Step.3: Water removes a proton to give the chlorohydrin.
– When halogenation takes place with no solvent or with an inert solvent such as carbon tetrachloride CCl4 or chloroform CHCl3 only the halide ion is available as a nucleophile to attack the halonium ion. A dihalide results.
– But when an alkene reacts with a halogen in the presence of a nucleophilic solvent such as water, a solvent molecule is the most likely nucleophile to attack the halonium ion.
– When a water molecule attacks the halonium ion, the final product is a halohydrin, with a halogen on one carbon atom and a hydroxyl group on the adjacent carbon.
– The product may be a chlorohydrin, a bromohydrin, or an iodohydrin, depending on the halogen.
Stereochemistry of Halohydrin Formation
– Because the mechanism involves a halonium ion, the stereochemistry of addition is anti, as in halogenation.
– For example, the addition of bromine water to cyclopentene gives trans-2 bromocyclopentanol, the product of anti addition across the double bond.
Orientation of Halohydrin Formation
– Even though a halonium ion is involved, rather than a carbocation, the extended version of Markovnikov’s rule applies to halohydrin formation.
– When propene reacts with chlorine water, the major product has the electrophile (the chlorine atom) bonded to the less substituted carbon of the double bond.
– The nucleophile (the hydroxyl group) is bonded to the more substituted carbon.
– The Markovnikov orientation observed in halohydrin formation is explained by the structure of the halonium ion intermediate.
– The two carbon atoms bonded to the halogen have partial positive charges, with a larger charge (and a weaker bond to the halogen) on the more substituted carbon atom (Figure above).
– The nucleophile (water) attacks this more substituted, more electrophilic carbon atom.
– The result is both anti stereochemistry and Markovnikov orientation.
– This halonium ion mechanism can be used to explain and predict a wide variety of reactions in both nucleophilic and non-nucleophilic solvents.
– The halonium ion mechanism is similar to the mercurinium ion mechanism for oxymercuration of an alkene, and both give Markovnikov orientation.
Solved Problem
(1) Propose a mechanism for the reaction of 1-methylcyclopentene with bromine water.
Solution:
– 1-Methylcyclopentene reacts with bromine to give a bromonium ion.
– Attack by water could occur at either the secondary carbon or the tertiary carbon of the bromonium ion.
– Attack actually occurs at the more substituted carbon, which bears more of the positive charge.
– The product is formed as a racemic mixture
(2) When cyclohexene is treated with bromine in saturated aqueous sodium chloride, a mixture of trans-2-bromocyclohexanol and trans-1-bromo-2-chlorocyclohexane results.
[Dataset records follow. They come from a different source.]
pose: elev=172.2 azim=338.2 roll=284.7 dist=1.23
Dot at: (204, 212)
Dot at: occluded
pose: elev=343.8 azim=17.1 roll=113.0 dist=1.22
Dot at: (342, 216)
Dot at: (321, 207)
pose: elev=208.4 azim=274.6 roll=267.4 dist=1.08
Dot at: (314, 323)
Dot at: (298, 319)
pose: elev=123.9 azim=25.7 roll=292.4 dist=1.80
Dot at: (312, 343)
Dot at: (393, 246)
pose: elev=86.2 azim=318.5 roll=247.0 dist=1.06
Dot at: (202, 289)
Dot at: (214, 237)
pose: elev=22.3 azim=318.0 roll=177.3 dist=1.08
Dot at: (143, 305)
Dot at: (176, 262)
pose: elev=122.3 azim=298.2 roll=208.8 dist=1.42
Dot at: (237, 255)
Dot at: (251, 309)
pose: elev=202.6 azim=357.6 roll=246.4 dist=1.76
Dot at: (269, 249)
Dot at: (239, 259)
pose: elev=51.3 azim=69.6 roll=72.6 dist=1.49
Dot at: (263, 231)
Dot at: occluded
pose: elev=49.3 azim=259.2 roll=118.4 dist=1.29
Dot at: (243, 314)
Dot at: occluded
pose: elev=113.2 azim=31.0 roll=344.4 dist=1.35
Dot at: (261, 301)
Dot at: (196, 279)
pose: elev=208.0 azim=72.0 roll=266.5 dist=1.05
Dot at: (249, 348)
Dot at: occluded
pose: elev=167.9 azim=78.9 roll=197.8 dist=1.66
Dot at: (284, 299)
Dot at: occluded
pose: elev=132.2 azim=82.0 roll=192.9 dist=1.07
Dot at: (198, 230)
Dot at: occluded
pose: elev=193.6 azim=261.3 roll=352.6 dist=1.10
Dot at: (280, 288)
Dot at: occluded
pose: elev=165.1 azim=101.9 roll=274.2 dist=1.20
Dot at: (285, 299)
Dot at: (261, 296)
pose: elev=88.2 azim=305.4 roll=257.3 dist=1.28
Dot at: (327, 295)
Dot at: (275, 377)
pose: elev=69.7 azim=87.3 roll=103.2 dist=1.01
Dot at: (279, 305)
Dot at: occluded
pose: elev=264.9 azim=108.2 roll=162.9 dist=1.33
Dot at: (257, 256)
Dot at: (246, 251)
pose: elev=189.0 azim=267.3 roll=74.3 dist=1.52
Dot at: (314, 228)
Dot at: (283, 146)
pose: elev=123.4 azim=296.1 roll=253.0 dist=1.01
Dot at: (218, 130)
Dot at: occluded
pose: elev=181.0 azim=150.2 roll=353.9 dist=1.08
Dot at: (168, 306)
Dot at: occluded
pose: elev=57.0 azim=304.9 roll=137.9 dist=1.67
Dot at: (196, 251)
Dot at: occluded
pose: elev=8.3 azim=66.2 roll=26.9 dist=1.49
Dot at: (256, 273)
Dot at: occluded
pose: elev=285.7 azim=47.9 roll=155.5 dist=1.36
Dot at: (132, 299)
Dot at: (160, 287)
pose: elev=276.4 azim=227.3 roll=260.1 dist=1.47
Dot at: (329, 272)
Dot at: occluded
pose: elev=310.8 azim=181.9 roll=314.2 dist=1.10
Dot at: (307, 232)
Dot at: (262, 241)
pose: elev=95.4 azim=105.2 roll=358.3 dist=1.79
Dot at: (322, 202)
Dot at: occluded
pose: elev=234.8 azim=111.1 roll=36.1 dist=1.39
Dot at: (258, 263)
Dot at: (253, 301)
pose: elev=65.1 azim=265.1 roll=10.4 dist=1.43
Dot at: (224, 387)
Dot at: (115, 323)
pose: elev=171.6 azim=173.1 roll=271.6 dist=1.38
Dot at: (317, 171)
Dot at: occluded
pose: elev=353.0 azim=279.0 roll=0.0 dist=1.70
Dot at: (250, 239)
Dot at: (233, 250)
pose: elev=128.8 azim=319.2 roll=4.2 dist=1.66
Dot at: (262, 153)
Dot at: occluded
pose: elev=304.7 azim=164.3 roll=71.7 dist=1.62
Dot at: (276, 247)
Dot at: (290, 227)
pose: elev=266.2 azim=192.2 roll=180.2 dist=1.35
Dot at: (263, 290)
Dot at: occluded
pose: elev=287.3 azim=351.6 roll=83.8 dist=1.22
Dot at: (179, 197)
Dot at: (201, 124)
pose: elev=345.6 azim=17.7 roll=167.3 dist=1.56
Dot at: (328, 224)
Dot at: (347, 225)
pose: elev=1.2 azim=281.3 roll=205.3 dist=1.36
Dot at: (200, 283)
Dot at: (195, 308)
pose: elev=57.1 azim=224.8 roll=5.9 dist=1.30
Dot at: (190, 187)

Propose a mechanism to account for these two products.
Solution:
– Cyclohexene reacts with bromine to give a bromonium ion, which will react with any available
nucleophile.
– The most abundant nucleophiles in saturated aqueous sodium chloride solution are water and chloride ions.
– Attack by water gives the bromohydrin, and attack by chloride gives the dihalide. Either of these attacks gives anti stereochemistry.